Она, если бы король Лир исполнил свое последнее желание, могла бы спеть веселую и странную мелодию Бедлама, подобно более легкой Офелии и деве по имени Барбара.
Это, несомненно, было имя девы, которая умерла, напевая, как помнит Дездемона, что задержалось в ухе Вордсворта. Из всех песен отвлеченных, написанных в здравом уме высокого воображения, нет ничего более страстного, чем та, что начинается словами: «Говорят, что некоторые умерли от любви». Тому, кто всегда признавал величие этого стихотворения и кто, возможно, знал и забыл, как высоко ценил его Раскин, было приятно найти это суждение заново в «Современных художниках», где эта серьезная лирика приводится как пример великого воображения. Это скорбная и беспокойная песня любовника («прелестная Барбара умерла»), который еще не вырвался из памяти в чуждый мир безумных.
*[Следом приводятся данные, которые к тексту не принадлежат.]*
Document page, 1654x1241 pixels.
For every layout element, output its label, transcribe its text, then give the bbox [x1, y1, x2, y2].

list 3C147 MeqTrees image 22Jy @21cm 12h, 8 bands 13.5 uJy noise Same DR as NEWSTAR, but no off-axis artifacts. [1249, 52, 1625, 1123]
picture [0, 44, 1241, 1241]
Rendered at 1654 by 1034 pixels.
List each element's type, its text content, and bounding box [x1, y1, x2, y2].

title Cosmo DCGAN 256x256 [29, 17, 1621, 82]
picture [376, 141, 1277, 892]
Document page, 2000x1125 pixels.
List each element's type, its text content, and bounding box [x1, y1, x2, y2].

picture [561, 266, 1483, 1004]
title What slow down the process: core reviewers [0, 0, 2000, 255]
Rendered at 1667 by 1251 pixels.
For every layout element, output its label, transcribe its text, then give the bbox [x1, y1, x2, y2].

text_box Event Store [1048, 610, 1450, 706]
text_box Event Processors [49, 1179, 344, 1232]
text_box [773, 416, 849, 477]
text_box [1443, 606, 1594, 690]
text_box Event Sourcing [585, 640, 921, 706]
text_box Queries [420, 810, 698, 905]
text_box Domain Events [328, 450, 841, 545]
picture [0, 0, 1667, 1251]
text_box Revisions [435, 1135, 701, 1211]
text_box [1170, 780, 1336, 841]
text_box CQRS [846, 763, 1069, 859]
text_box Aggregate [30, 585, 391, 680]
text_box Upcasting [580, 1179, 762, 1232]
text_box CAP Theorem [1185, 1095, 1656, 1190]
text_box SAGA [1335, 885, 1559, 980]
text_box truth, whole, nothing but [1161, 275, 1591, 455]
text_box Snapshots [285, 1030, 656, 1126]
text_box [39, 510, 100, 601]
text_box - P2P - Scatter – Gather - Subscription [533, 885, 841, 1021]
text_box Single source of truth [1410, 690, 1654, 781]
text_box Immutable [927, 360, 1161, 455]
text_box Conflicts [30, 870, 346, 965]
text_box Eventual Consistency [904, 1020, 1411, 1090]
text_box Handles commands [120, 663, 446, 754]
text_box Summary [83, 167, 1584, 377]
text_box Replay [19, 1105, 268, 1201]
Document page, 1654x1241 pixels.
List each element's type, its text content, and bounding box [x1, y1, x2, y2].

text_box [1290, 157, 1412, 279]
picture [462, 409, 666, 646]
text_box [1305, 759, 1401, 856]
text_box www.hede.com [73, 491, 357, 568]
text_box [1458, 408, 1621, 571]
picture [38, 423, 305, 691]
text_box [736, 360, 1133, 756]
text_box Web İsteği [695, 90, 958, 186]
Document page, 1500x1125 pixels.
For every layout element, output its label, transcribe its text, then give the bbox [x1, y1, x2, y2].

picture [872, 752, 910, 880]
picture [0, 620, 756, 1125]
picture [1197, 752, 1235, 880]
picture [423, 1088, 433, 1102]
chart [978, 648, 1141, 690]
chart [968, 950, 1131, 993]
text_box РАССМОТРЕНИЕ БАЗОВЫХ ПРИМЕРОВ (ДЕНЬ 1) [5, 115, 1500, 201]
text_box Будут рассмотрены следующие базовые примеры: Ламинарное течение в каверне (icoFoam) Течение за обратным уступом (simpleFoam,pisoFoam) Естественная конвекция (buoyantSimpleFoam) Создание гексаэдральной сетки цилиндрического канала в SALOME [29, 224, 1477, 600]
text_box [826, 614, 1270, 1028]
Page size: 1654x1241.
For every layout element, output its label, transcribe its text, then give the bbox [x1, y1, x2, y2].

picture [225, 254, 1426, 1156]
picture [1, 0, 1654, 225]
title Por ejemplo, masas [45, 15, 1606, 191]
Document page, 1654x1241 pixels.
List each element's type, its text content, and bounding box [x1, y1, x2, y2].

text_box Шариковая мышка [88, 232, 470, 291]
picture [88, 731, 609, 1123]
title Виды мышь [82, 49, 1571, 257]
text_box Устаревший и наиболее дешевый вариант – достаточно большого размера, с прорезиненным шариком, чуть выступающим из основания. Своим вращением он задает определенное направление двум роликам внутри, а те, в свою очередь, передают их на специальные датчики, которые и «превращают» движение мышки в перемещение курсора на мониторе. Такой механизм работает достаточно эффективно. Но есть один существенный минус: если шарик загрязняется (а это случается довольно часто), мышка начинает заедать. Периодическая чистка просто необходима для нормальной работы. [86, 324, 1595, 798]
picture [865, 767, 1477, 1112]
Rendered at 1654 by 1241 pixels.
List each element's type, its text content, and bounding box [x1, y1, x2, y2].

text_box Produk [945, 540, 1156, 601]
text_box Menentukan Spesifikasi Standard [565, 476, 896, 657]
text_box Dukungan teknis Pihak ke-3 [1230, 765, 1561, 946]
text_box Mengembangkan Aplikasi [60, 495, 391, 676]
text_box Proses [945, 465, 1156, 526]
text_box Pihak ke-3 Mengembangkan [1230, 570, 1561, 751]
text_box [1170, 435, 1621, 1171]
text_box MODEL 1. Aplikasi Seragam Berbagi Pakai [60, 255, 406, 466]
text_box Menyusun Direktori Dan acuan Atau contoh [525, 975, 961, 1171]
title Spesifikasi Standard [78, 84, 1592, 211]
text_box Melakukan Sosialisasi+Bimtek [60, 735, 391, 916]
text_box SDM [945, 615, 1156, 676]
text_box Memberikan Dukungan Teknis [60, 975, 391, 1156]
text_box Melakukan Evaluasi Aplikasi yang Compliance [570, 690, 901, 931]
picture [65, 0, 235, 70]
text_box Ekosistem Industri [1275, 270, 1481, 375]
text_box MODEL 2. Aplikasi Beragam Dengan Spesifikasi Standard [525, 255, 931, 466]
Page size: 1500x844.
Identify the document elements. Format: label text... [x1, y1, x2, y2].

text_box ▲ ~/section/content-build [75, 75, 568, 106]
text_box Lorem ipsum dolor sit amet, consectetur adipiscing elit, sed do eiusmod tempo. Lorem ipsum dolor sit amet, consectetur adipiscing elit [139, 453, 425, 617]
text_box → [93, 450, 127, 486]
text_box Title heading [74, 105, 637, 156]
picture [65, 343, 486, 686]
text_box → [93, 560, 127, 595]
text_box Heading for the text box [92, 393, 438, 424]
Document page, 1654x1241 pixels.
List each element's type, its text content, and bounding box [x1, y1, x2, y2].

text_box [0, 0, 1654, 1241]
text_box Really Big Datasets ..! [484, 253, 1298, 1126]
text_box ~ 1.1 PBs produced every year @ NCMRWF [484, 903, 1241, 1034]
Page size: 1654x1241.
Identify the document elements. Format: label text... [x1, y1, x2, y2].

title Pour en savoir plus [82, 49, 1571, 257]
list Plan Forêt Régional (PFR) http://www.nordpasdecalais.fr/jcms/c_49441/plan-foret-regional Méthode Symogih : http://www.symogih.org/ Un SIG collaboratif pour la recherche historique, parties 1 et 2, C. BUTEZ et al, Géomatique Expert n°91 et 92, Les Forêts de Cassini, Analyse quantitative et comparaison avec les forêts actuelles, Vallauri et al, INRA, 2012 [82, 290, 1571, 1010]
Любовник Барбары жил в месте своей любви, как Адам Драйдена умоляет изгоняющего ангела позволить ему сделать это, протестуя, что он мог бы вынести потерю «блаженства, но не места». (И хотя этот драматический «Потерянный рай» Драйдена едва ли упоминается критиками, кроме как для того, чтобы быть осмеянным, это, безусловно, прекрасная и образная мысль.) Тем не менее, именно как странник посещает безумное создание воображение английских поэтов с таким диким повторением. Англичанин далекого прошлого, ограниченный климатом, плохими дорогами, плохо освещенными зимами и сложной жизнью и обычаями маленького города, должен был быть в основном домоседом. Никаких приключений, никаких отправлений в путь и мало свободы для него. Но Том-из-Бедлама, дикий человек в лохмотьях или лентах, с его кошельком и рогом для подаяния еды или питья, приходил и уходил так же беспорядочно, как буря, свободный терпеть весь холод — бездомное существо; и холодная фантазия сельчанина следовала за ним на пустошь в путешествие, у которого не было закона. Был ли это он лично или поэт за него, кто создал эту качающуюся песню: «От ведьмы и голодного гоблина»? Если поэт, то это был тот, кто писал как сумасшедший, а не как дурак.